Can I buy property in Thailand?

Discussion in 'Thailand property' started by Adventures In Money Makin, Mar 14, 2007.

  1. I'd like to buy a vacation rental in southern thailand near Ao Nang.

    any leads, suggestions?

    thanks.
     
  2. BDM

    BDM New Member


    Hi there,

    try phuketrealestate.com, they also have property for sale in Krabi.

    good luck.
     
  3. egeefay

    egeefay Senior Member

    In Thailand if you are not Thai You can buy a condo but you can't buy land. So if you want to buy a house on a plot of land you can own the house but might have to lease the land.
     
  4. Jack Dosan

    Jack Dosan New Member

    Buying Property in Thailand

    You got a plenty of options if you're buying a property in Thailand -- Holiday renting and purchase is also on the surge as increased number of tourists in Thailand willing to spend good time in the beautiful nation. Seek the help of trusted and well-established player in the market for a smooth transaction. My recommendation would be<snip>-- they're amazing and easy to approach with.

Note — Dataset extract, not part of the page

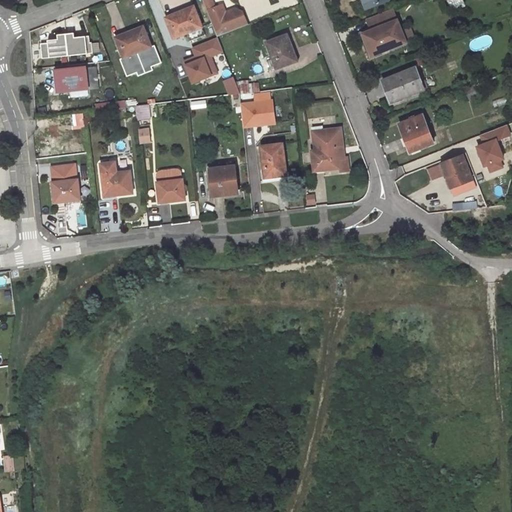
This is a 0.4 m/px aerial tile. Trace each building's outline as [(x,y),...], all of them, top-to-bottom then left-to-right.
[(211,0),(202,0),(207,10),(215,7),(211,0)] [(462,0),(446,0),(449,9),(464,3),(462,0)] [(215,7),(207,10),(217,36),(248,25),(243,12),(230,17),(229,13),(226,13),(225,12),(222,5),(215,7)] [(180,12),(166,18),(174,38),(187,33),(190,41),(205,35),(195,9),(181,14),(180,12)] [(406,42),(397,20),(363,33),(371,56),(406,42)] [(151,46),(144,29),(130,34),(129,32),(115,38),(123,58),(151,46)] [(66,34),(68,56),(93,53),(92,42),(90,43),(89,36),(75,37),(74,33),(66,34)] [(42,58),(68,56),(66,34),(58,35),(58,39),(48,40),(48,43),(41,44),(42,58)] [(294,52),(287,34),(266,42),(272,59),(267,61),(271,71),(297,61),(293,53),(294,52)] [(196,46),(200,55),(197,56),(185,61),(193,82),(217,73),(210,56),(223,51),(218,37),(196,46)] [(99,87),(96,66),(86,67),(88,88),(99,87)] [(88,88),(86,67),(57,70),(58,79),(56,79),(58,91),(88,88)] [(399,99),(424,89),(421,81),(416,67),(382,80),(389,99),(398,96),(399,99)] [(230,95),(239,94),(237,86),(235,82),(233,76),(224,80),(230,95)] [(260,92),(259,84),(248,85),(245,85),(248,93),(260,92)] [(482,95),(477,84),(461,92),(465,102),(482,95)] [(245,85),(237,86),(239,94),(248,93),(245,85)] [(189,101),(190,109),(204,108),(204,100),(189,101)] [(273,100),(243,103),(245,127),(275,124),(273,100)] [(126,101),(110,103),(110,110),(124,108),(128,107),(126,101)] [(110,103),(95,104),(95,111),(96,111),(105,110),(110,110),(110,103)] [(148,106),(135,107),(137,119),(149,118),(148,106)] [(124,108),(110,110),(111,117),(125,115),(124,108)] [(84,126),(83,113),(72,114),(72,121),(73,121),(74,124),(77,124),(77,127),(84,126)] [(433,142),(422,115),(415,117),(410,119),(399,124),(410,152),(433,142)] [(479,136),(482,143),(493,138),(509,133),(506,125),(479,136)] [(344,157),(340,128),(322,130),(323,137),(313,138),(315,150),(311,150),(313,168),(322,167),(322,170),(339,168),(338,158),(344,157)] [(148,142),(147,129),(140,130),(141,143),(148,142)] [(323,137),(322,130),(312,131),(313,138),(323,137)] [(482,143),(474,146),(482,166),(485,164),(499,159),(501,158),(493,138),(482,143)] [(286,173),(282,144),(269,145),(261,146),(265,177),(277,176),(277,174),(286,173)] [(475,187),(462,155),(442,163),(454,195),(475,187)] [(499,159),(485,164),(489,172),(502,167),(499,159)] [(133,193),(131,171),(117,172),(115,162),(101,163),(105,195),(113,194),(114,195),(133,193)] [(53,182),(76,179),(74,164),(55,167),(52,171),(53,182)] [(238,190),(234,165),(210,169),(213,196),(227,194),(227,192),(238,190)] [(182,179),(181,172),(179,170),(176,169),(169,170),(161,171),(159,172),(157,174),(158,182),(182,179)] [(80,199),(78,179),(76,179),(53,182),(52,182),(55,201),(63,200),(63,201),(80,199)] [(185,199),(183,179),(182,179),(158,182),(157,182),(159,201),(168,200),(168,202),(185,199)] [(315,203),(314,195),(307,195),(308,204),(315,203)] [(453,212),(477,207),(475,200),(451,205),(453,212)] [(13,471),(12,456),(5,456),(6,472),(13,471)]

Good luck bro..
     
    Last edited by a moderator: Oct 19, 2010
  5. London_property

    London_property New Member

    Buying in Thailand

    You can own a condominium unit in your own name if it is demised as such and part of a building where a minimum 51% is Thai owned.

    You cannot legally own land.

    There are ways around this, although I would caution you to NEVER invest more in Thailand than you are prepared to lose.

    You can have a lease of up to 30 years on land and you can own the structure of any building you choose to build on it. The legality of a further 30 year option is, to my knowledge, untested. Remember - in Thailand you are a farang and rule of law is very flexible, potentially to your disadvantage if you're up against a local - and definitely to your disadvantage if they have "connections".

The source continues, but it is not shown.